# Cuboid room, hooks and strings proof

I'm trying to do the following problem:

In a cuboid shaped room a hook is placed in the centre of each wall, the floor, and the ceiling. Every pair of hooks has either a piece of red or blue string tied between them. As this task is being performed triangles will be formed between sets of three hooks with edges being red or blue.

Prove that it is impossible to complete this task without forming at least one triangle of the same colour.

I am totally stuck and have been for some hours (although by the rated difficulty it should not be that hard :( ).

What I've concluded is that there's: 6 hooks, 15 strings and 20 triangles. I, however, can't find any way to prove that at least one triangle should have the same color.

I've tried creating a map of all the strings and triangles but this very quickly becomes really confusing so that's not the way to go.

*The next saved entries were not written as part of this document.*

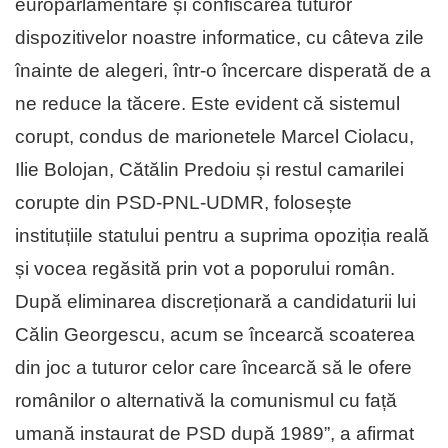
europarlamentare și confiscarea tuturor
dispozitivelor noastre informatice, cu câteva zile
înainte de alegeri, într-o încercare disperată de a
ne reduce la tăcere. Este evident că sistemul
corupt, condus de marionetele Marcel Ciolacu,
Ilie Bolojan, Cătălin Predoiu și restul camarilei
corupte din PSD-PNL-UDMR, folosește
instituțiile statului pentru a suprima opoziția reală
și vocea regăsită prin vot a poporului român.
După eliminarea discreționară a candidaturii lui
Călin Georgescu, acum se încearcă scoaterea
din joc a tuturor celor care încearcă să le ofere
românilor o alternativă la comunismul cu față
umană instaurat de PSD după 1989”, a afirmat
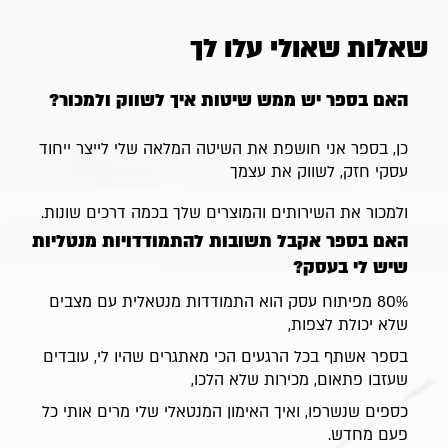
שאלות שאולי עלו לך
האם בספר יש ממש שיטות איך לשווק ולמכור?
כן, בספר אני חושפת את השיטה המלאה שלי לייצר ייחוד
עסקי חזק, לשווק את עצמך
ולמכור את השירותים והמוצרים שלך בכמה דרכים שונות.
האם בספר אקבל תשובות להתמודדויות מנטליות
שיש לי בעסק?
80% מפיתוח עסק הוא התמודדות מנטאלית עם מצבים
שלא יכולת לצפות,
בספר אשתף בכל הרגעים הכי מאתגרים שהיו לי, עובדים
שעזבו פתאום, מכירות שלא הלכו,
כספים שנשרפו, ואיך האימון המנטאלי שלי מרים אותי כל
פעם מחדש.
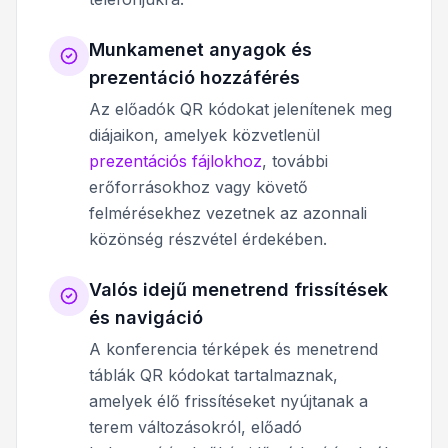
Munkamenet anyagok és
prezentáció hozzáférés
Az előadók QR kódokat jelenítenek meg
diájaikon, amelyek közvetlenül
prezentációs fájlokhoz
, további
erőforrásokhoz vagy követő
felmérésekhez vezetnek az azonnali
közönség részvétel érdekében.
Valós idejű menetrend frissítések
és navigáció
A konferencia térképek és menetrend
táblák QR kódokat tartalmaznak,
amelyek élő frissítéseket nyújtanak a
terem változásokról, előadó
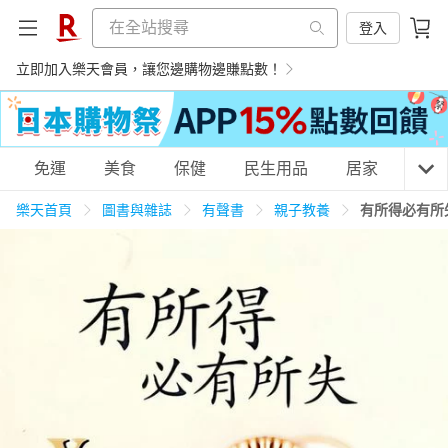
登入
立即加入樂天會員，讓您邊購物邊賺點數！
購物網分類
免運
美食
保健
民生用品
居家
3C
樂天首頁
圖書與雜誌
有聲書
親子教養
有所得必有所
天天免運
美食蛋糕
養生保健
民生用品
居家生活
3C家電
運動休閒
親子玩具
女裝
男裝
化妝保養
情趣用品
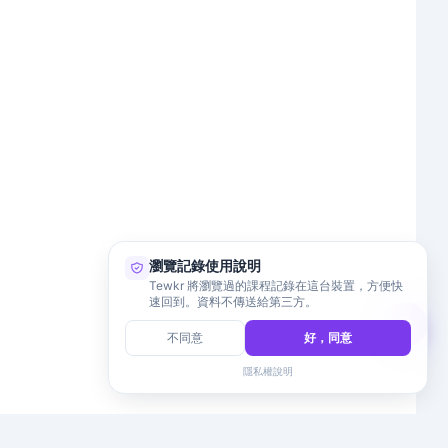
瀏覽記錄使用說明
Tewkr 將瀏覽過的課程記錄在這台裝置，方便快
速回到。資料不傳送給第三方。
不同意
好，同意
隱私權說明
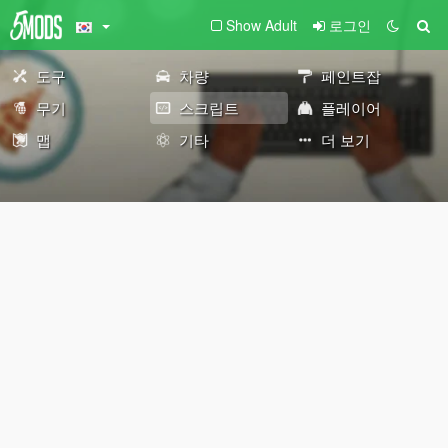
Show Adult
로그인
도구
차량
페인트잡
무기
스크립트
플레이어
맵
기타
더 보기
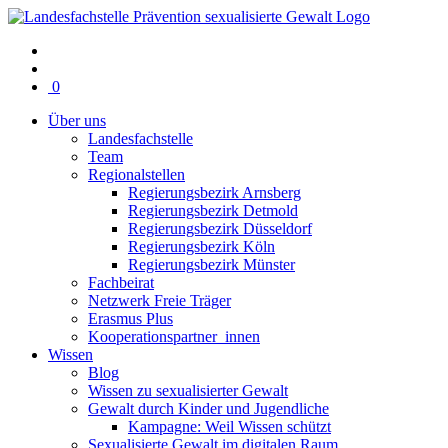
Warenkorb
0
mit
Über uns
0
Landesfachstelle
Artikel(n)
Team
Regionalstellen
Regierungsbezirk Arnsberg
Regierungsbezirk Detmold
Regierungsbezirk Düsseldorf
Regierungsbezirk Köln
Regierungsbezirk Münster
Fachbeirat
Netzwerk Freie Träger
Erasmus Plus
Kooperationspartner_innen
Wissen
Blog
Wissen zu sexualisierter Gewalt
Gewalt durch Kinder und Jugendliche
Kampagne: Weil Wissen schützt
Sexualisierte Gewalt im digitalen Raum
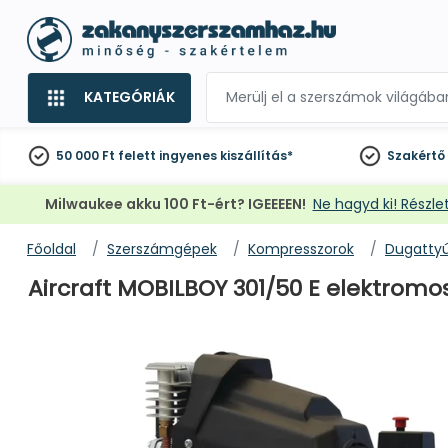
KATEGÓRIÁK
50 000 Ft felett
ingyenes kiszállítás*
Szakértő
Milwaukee akku 100 Ft-ért? IGEEEEN!
Ne hagyd ki! Részlet
Főoldal
Szerszámgépek
Kompresszorok
Dugatty
Aircraft MOBILBOY 301/50 E elektromos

Hints are very much appreciated.

• Google 'Ramsey numbers'. – TokenToucan Jan 9 '16 at 22:07

The proof benefits from a picture - if we assume there is no such triangle, the PHP guarantees that one of the nodes will either be in a triangle or induce a triangle in its neighbors, so we have a contradiction. Suppose we have the given situation ($6$ nodes, every possible edge colored either blue or red). Assume that there is no such triangle, and we will arrive at a contradiction. Work with a fixed node/hook $v$. By the (strong) pigeonhole principle, there are at least $3$ strings of one color extending from this node; WLOG, let this color be blue and three nodes they reach be $w_1,w_2,w_3$. By hypothesis, none of $w_1,w_2,w_3$ can be connected to each other by a blue string because this would give a blue triangle $\{v,w_i,w_j\}$ contradicting the hypothesis. This means they are all connected by red string, but that gives a red triangle $\{w_1,w_2,w_3\}$ so we arrive at a contradiction. Then our hypothesis was incorrect, so there must be some triangle that with all blue or all red edges.